Spike Milligan's show Q has been released in two box sets, and they are definitely on my list of things to watch. Considering I could never tolerate the Goons very well (I would have to admit that Harry Secombe merely irritated me) I love Spike Milligan's humour a lot. I have one of those BBC Classic Comedy single-disc anthologies, which claims to capture the highlights of Q and his other series There's A Lot of It About. It is perhaps more associated with Peter Sellers (who plays his own ghost), but Milligan also features in a film in my shopping basket, Ghost in the Midday Sun. I have never seen it so really cannot comment at all, but given that the online reviews tend to comment on its surrealism I suspect that it is my kind of thing.
I notice that recently I have been venturing back in time from the sixties fantasy Avengerland in which I feel most comfortable. Edgar Wallace was one of the most popular crime writers of the earlier years of the twentieth century, and I am finally planing on trying one of the anthology DVDs of his Mysteries series. I was looking at them when I popped into HMV today and thinking that since I do like an old film, they ought to be bang up my street. I have never read any of his myseries so cannot comment on what they are actually like.
Returning to comedy, I have to admit that Dick Emery never fails to make me laugh, although his humour is so old-fashioned nowadays. I lent Ooh You Are Awful to a friend once who watched the beginning and returned it silently to me as if she didn't want it in the house, but he makes me roar. I have another of those BBC Classic Comedy discs, but the one I have in my basket is the disc containing the recordings Emery did for ITV in a rare departure from the BBC. The blurb and the reviews on the internet don't suggest that they differ in any great way from his normal output, so I am looking forward to more of the same.
I am more ambivalent about the Armchair Theatre series, believing anthology series to be rather patchy by nature. That said, it seems to me that the several box sets of the various series are retaining their value on the resale market, which often suggests that a TV series is quality and thus those who buy it on release don't sell the discs on. Otherwise, it is of course one of the all-time great names in TV shows, with what can only be described as a glittering cast of writers and actors. Of course you all know my reservations about great name actors in TV shows - and even before they became famous, watching those shows afterwards can often still bring the actor's later success intrusively into the viewer's mind.

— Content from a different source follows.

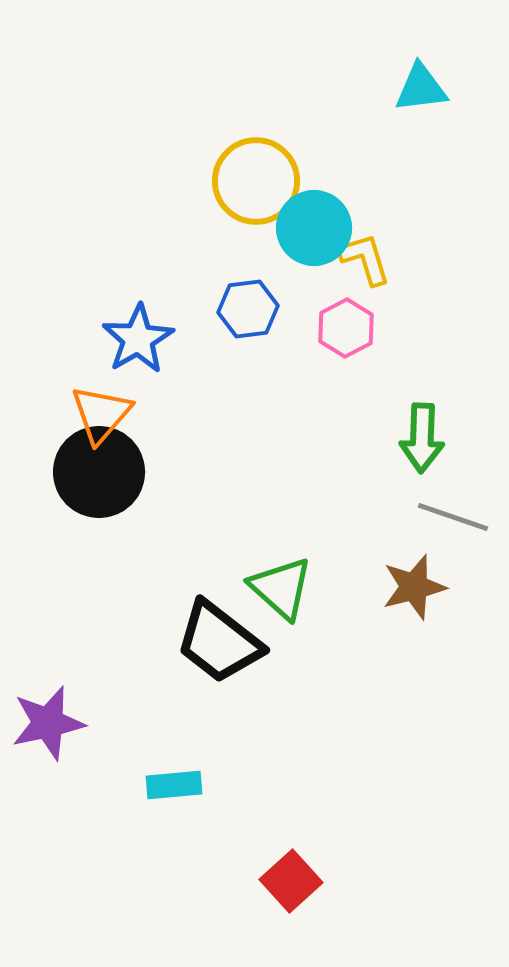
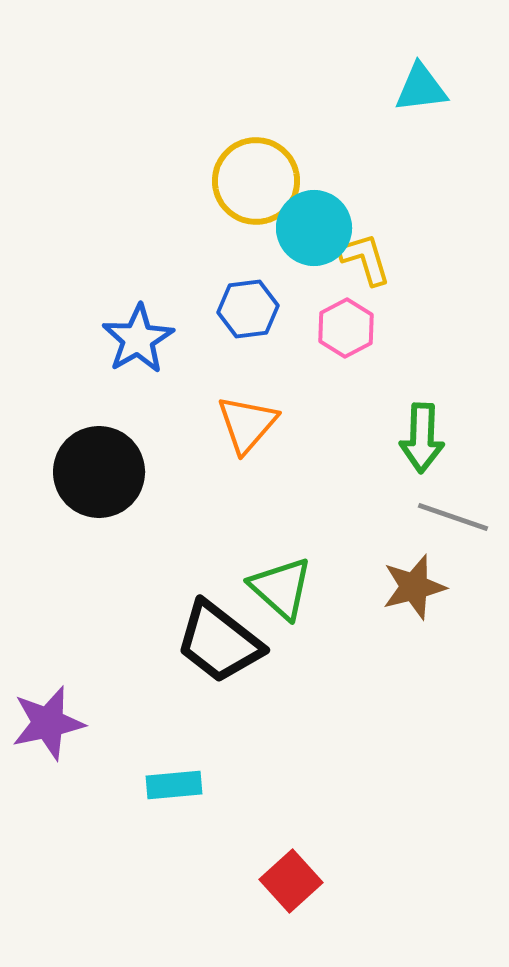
orange triangle: moved 146 px right, 10 px down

Other shows I would like to see? Well the parody Laughing Prisoner would be high up on there. It has been on Amazon as awaiting release for some years, but never actually comes out. I remember seeing it in the 80s when there was a fad for shows like The Prisoner and The Avengers, which were being shown on the then-new Channel 4.
Perhaps I will make a point of writing an occasional post on what has caught my eye in the world of classic TV without the obligation to watch the show and thus make some judgement on it first, I have found it quite refreshing. Just please bear in mind that I am making no recommendation of any of these shows, so watch them at your own risk!